Un processus fragile constamment remis en question

Le terme d’institution ne convient pas encore tout à fait pour qualifier l’UPM, il s’agit davantage d’un processus en cours qui est constamment remis en question de part et d’autre de la Méditerranée. Les raisons de cette remise en question sont liées à la structure même de l’Union et à des tensions anciennes entre certains de ses membres. Les Printemps arabes, bien que considérés comme des événements positifs pour les sociétés concernées, ont été des révélateurs de sa faiblesse et de son manque de réactivité.

Une structure floue et déséquilibrée

L’UPM se caractérise par trois spécificités qui diffèrent des partenariats euro-méditerranéens précédents. La première est l’exigence d’une coprésidence représentant à la fois le nord et le sud, la deuxième est l’obligation d’élire un secrétaire général issu d’un pays de la rive sud. Ces deux premières caractéristiques démontrent la volonté d’impliquer davantage le Sud dans la prise de décisions. Le manque d’implication dans le processus décisionnel a toujours été reproché au Processus de Barcelone qui était considéré comme un processus fait par le Nord pour le Sud. Enfin la troisième caractéristique est que l’UPM est avant tout une union de projets. Ce dernier point constitue un point positif pour certains, notamment les membres de l’Union Européenne, car cela demande moins d’engagement qu’une véritable union et plus de souplesse dans la gestion des projets. C’est cet engagement à demi-mot que critiquent certains intellectuels et représentants des rives Sud(s). Mustapha Cherif considère que la dénomination même d’Union Pour la Méditerranée est volontairement restrictive. " Une Union méditerranéenne serait une union politique, économique, culturelle, sécuritaire qui ne limite pas les degrés de coopération. Une UPM cela veut dire qu’on se met autour de projets, que chacun met les moyens dont il dispose pour arriver à leur application. Donc il y a une grande différence ". Cette différence est ce qui empêche une implication forte et sincère de certains membres du Sud et de l’Est.

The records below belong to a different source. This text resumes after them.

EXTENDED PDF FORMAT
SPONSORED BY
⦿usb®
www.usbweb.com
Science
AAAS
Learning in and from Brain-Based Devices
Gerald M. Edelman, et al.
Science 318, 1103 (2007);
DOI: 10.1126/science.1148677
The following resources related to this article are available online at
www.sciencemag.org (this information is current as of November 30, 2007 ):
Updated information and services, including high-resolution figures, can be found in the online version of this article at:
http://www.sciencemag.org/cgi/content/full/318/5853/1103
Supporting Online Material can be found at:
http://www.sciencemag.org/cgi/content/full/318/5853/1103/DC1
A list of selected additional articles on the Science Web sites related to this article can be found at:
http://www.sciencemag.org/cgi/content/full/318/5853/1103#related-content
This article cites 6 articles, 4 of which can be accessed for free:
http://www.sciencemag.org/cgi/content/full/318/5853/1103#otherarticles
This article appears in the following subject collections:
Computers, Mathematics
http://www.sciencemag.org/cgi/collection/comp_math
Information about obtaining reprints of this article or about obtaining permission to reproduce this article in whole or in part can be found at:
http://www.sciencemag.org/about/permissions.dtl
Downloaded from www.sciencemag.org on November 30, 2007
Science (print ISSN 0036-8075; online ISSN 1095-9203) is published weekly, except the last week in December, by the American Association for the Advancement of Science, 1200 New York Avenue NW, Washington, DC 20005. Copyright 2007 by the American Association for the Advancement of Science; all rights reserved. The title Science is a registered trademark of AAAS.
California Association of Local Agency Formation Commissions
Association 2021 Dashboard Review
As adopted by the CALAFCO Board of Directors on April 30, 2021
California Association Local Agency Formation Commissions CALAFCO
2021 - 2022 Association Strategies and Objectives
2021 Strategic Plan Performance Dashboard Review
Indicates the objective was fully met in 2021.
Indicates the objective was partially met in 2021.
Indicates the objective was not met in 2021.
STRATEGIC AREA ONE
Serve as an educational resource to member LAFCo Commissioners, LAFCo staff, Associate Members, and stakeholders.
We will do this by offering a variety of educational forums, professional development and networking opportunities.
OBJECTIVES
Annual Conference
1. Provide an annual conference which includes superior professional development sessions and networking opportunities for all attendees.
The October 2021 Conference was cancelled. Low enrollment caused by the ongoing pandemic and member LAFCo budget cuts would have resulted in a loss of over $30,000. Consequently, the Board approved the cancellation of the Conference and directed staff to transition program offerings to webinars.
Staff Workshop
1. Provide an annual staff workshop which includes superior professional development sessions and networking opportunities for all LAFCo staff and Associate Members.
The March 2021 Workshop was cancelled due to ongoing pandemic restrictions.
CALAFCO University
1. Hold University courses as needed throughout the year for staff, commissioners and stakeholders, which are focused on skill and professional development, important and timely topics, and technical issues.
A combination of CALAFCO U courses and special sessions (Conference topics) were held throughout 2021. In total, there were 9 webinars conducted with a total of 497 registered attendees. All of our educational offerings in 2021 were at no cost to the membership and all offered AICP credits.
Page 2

La structure de l’Union est une structure intergouvernementale confuse et déséquilibrée. Il y a de part sa composition une inégalité de fait qui défavorise les membres du Sud, minoritaires en nombre et que des intérêts hétérogènes empêchent de former un bloc uni dans les prises de décisions et la définition des priorités. En effet, nous avons d’une part l’Europe des 27 qui peut compter à ses côtés la Principauté de Monaco et les quatre Etats balkaniques (Bosnie, Croatie, Albanie, Monténégro) et d’autre part, neuf Etats arabes formant un bloc plus ou moins homogène. A ces deux blocs s’ajoutent deux entités au statut complexe, la Turquie et Israël , qui peuvent former des alliances avec les uns ou les autres selon les problématiques discutés et l’environnement international. Il s’agit donc d’une Méditerranée variée avec des moyens et des besoins hétérogènes voire antagonistes. Par ailleurs, la fragilité de l’Union est profondément liée à la fragilité structurelle et/ou politique de certains Etats de la rive Sud et de la rive Est. Avant les Printemps arabes nous pouvions compter l’Autorité palestinienne ou le Liban parmi ces Etats fragilisés, mais aujourd’hui, d’autres qui étaient considérés comme des entités stables et pérennes, se sont ajoutées à la liste, c’est le cas de la Tunisie et de l’Egypte ou encore de la Syrie. Si la première semble avoir emprunté la voie démocratique grâce à des élections libres et multipartites – reste désormais à voir si le processus démocratique s’inscrira dans la durée – la deuxième reste embourbée dans les méandres des révoltes populaires et des manifestations et la troisième s’engage sur le chemin de la guerre civile. Il ne peut donc y avoir d’édifice euro-méditerranéen stable et solide si ses composantes sont fragiles et rongées de l’intérieur.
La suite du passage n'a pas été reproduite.